Crescent: ricorso al Tar, la Sist vuole costruire. Ctu sui permessi

Scritto da , 1 maggio 2016

di Andrea Pellegrino

I nuovi permessi per la realizzazione del Crescent di Salerno rischiano di approdare anche davanti al Tar.
Italia Nostra e No Crescent, al momento, hanno avuto accesso agli atti ed hanno recuperato i primi permessi di costruire rilasciati dopo l’ordinanza del tribunale del Riesame che ha rimosso i sigilli alla mezza luna di Bofill.
Si valuta al momento una eventuale impugnativa davanti al giudice amministrativo nel mentre s’attende la decisione della Cassazione, “interrogata” sia dalla Crescent srl che dai pubblici ministeri che seguono il processo che vede imputato, tra gli altri, l’ex sindaco Vincenzo De Luca, attuale governatore della Campania. Alla base dei nuovi permessi rilasciati dal Comune di Salerno c’è il pagamento degli oneri di urbanizzazione.
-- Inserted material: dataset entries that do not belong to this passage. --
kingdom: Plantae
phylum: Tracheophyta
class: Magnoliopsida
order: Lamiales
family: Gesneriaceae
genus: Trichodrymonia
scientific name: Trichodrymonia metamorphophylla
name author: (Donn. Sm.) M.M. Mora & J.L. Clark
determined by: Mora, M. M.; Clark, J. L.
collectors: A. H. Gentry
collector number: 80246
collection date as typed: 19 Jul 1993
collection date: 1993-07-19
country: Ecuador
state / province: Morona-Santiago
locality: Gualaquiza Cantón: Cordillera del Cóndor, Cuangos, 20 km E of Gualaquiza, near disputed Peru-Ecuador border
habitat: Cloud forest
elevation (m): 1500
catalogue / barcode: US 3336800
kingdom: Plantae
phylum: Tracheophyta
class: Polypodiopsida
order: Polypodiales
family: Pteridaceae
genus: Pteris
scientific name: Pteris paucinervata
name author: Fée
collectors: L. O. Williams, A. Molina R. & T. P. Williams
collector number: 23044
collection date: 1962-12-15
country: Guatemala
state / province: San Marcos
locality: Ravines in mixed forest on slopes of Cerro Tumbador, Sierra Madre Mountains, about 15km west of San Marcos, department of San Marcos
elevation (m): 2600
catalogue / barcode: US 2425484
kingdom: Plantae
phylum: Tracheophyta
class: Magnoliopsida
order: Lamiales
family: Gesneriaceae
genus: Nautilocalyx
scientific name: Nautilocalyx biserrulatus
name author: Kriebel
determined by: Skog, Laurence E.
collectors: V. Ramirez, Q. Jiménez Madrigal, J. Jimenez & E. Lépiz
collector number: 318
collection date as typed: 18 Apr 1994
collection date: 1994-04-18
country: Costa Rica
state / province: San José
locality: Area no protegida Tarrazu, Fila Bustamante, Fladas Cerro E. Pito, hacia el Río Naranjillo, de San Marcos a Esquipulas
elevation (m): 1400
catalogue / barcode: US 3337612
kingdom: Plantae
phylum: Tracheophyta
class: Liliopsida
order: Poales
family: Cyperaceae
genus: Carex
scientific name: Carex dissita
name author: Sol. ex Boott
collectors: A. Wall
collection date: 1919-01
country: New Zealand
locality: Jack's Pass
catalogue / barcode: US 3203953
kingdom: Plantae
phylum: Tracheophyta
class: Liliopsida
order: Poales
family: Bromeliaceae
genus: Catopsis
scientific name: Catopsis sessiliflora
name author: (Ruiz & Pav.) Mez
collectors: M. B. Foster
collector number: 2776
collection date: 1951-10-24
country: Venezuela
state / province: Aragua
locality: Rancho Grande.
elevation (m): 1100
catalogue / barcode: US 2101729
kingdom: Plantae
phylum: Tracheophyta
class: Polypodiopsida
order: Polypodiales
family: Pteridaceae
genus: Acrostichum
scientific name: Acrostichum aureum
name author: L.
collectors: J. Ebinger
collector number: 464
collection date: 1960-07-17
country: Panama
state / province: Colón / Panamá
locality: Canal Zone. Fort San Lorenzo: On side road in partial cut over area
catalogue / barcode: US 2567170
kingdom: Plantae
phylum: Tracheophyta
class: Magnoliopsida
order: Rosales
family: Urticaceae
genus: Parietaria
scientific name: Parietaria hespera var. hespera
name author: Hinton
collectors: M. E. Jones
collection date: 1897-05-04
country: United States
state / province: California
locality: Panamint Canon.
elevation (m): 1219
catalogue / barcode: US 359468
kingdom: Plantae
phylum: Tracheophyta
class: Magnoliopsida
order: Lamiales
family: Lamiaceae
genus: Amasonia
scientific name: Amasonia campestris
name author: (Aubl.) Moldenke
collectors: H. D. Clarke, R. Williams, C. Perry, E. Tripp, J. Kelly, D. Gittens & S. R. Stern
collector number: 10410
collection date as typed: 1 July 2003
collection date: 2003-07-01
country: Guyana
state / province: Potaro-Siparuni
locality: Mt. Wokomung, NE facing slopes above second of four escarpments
Sei milioni e 700mila euro suddivisi tra la Crescent srl (che detiene la maggior parte dei settori della mezza luna) e la Sist.
Quest’ultima è la società nata dalla ceneri del Jolly Hotel di Santa Teresa che dovrebbe realizzare una parte del Crescent. Allo stato, la Sist non ha avviato i lavori in attesa di conoscere sviluppi sotto il profilo giudiziario. Ma pare che di recente abbia chiesto ed ottenuto il permesso di costruire. A differenza della Crescent srl, che fa capo ai fratelli Rainone, la Sist (che fa riferimento all’ingegnere Chechile) nel suo pezzo di Crescent dovrà realizzare più strutture commerciali che abitative.
La quota che invece dovrà versare al Comune di Salerno per il rilascio del permesso ammonta a 764mila euro circa. Oneri di urbanizzazione che se da un lato hanno permesso di togliere i sigilli all’opera, dall’altro sono al centro di un contenzioso giudiziario instaurato proprio dai fratelli Rainone che attendono il giudizio della Cassazione e che al Tar, invece, hanno impugnato il precedente l’annullamento dei precedenti permessi di costruire, quelli ossia che avevano bloccato il Crescent. Inoltre, proprio la Crescent srl avrebbe esplicitato nero su bianco le proprie perplessità anche al Comune di Salerno rispetto al pagamento degli oneri. Tant’è che per ora avrebbero versato solo una prima tranche, in attesa di conoscere gli esiti giudiziari delle loro azioni.
Ma non finisce qui. Sempre al Tar c’è un ulteriore giudizio sospeso che riguarda l’intero Pua di Santa Teresa, approvato all’indomani del nuovo parere emesso dalla Soprintendenza di Salerno, ed in particolare da Gennaro Miccio. Pua impugnato anche dall’Autorità Portuale di Salerno che si è vista tagliare la nuova sede. Infine, quanto al nuovo Pua e ai rispettivi permessi a costruire rilasciati dal Comune, la Procura avrebbe chiesto il supporto di un Ctu.